In August 2000, Mr. Kishk applied to Big Bend Community College in Moses Lake, Wash., an institution with about 2,300 students where Embry-Riddle offers aeronautics courses. According to the indictment against him, Mr. Kishk intended to take flight lessons there. Kenneth W. Turner, vice president of administrative services at Big Bend, said Mr. Kishk had sent his application with $210 in processing fees, but never contacted the school again and was not admitted.

It is not clear when Mr. Kishk left the United States, but he arrived in New York on Sept. 19 on an Iberian Airlines flight that originated in Cairo and passed through Barcelona, Spain. At customs, he presented an Egyptian passport and visa, acquired in late 1999. But when immigration agents dug through his suitcase, they found two documents that appeared to be from the F.A.A. -- forms known as 8500-9's, which American pilots use to show they have met medical requirements. Mr. Kishk used a different name on each form: Kishk Wael Abd Elrhman on one, Kasheal Wael Abdelrhaman on the other.

One of the forms had misspellings and appeared to be the wrong size, Detective Kevin Frazer, of the Joint Terrorism Task Force, reported in an affidavit, while the other was a much better forgery, because it was an authentic document signed by an F.A.A. examiner. But the form was dated 1998, and that examiner told Detective Frazer that he had stopped doing examinations in 1997.

Inspectors say they also found a photocopy of a fake Turkish passport, the Egyptian pilot's shirt with Mr. Kishk's name and the word ''pilot'' on it, and a falsified certificate from Embry-Riddle, identifying Mr. Kishk as a private pilot.

Detective Frazer reported that he found Mr. Kishk's answers ''inconsistent and evasive.'' First, he said, Mr. Kishk insisted he had come to the United States to study business administration; then he admitted after extensive questioning that he had taken an English class on the Embry-Riddle campus and had intended to take flight training.

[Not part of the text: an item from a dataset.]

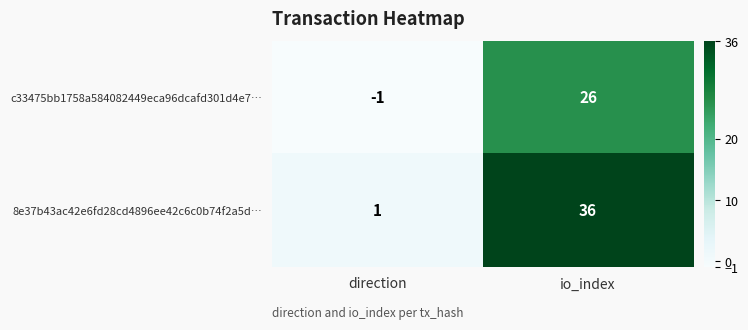

Is the value of 8e37b43ac42e6fd28cd4896ee42c6c0b74f2a5d… at direction greater than the value of c33475bb1758a584082449eca96dcafd301d4e7… at io_index?

No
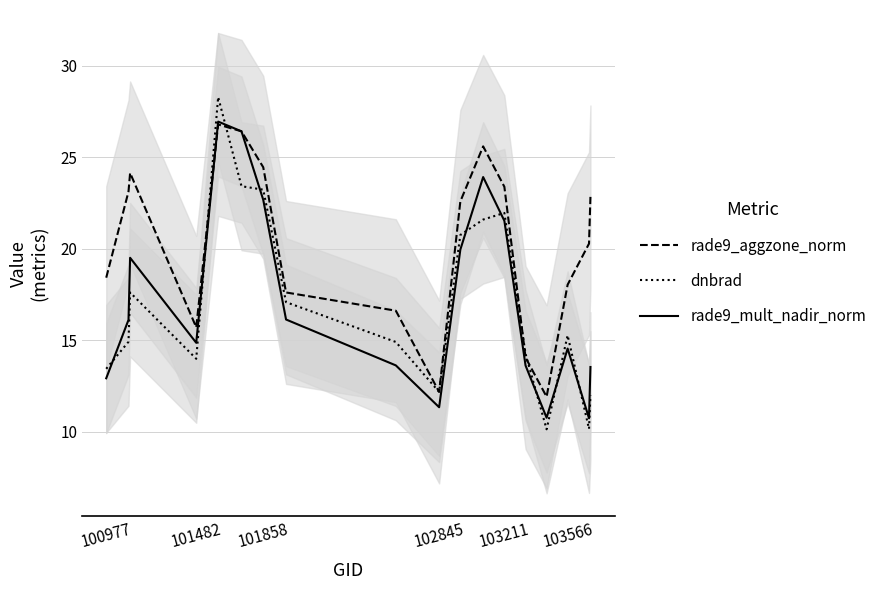

True or false: rade9_mult_nadir_norm and dnbrad intersect in this chart.

True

He asserted that he had created the fake documents and the pilot's shirt solely to impress his friends, Detective Frazer said, and ''further claimed that while he had himself made the shirt, he had never worn the shirt, even in the privacy of his home, and never intended to do so.''

At a court appearance on Sept. 21, the government argued successfully that, given his evasive answers and lack of ties to the community, Mr. Kishk might flee and should be held without bail.

His lawyer, Mr. Schneider, in interviews with reporters, predicted that Mr. Kishk would become a ''minor figure'' in the government's terrorism inquiry. The allegedly forged documents, some of them already expired and buried in his suitcase, were not intended for use, he said.

On Oct. 12, Mr. Kishk was brought to court shoeless and unkempt, having been denied a razor and nail clippers, provoking complaints from his lawyer.

Judge Sifton angrily told the prosecutor that if security concerns had led to restricted grooming, the restrictions ''shouldn't be particularly focused on Mr. Kishk unless there's some good sufficient reason for doing it.'' But some of the restrictions persisted.

The government has never publicly explained what lingering suspicions it has of Mr. Kishk. Mr. Schneider sees the case in simple terms.

''In my view, he's just a guy from Egypt who'd come to study in the United States and got charged with these documents,'' he said.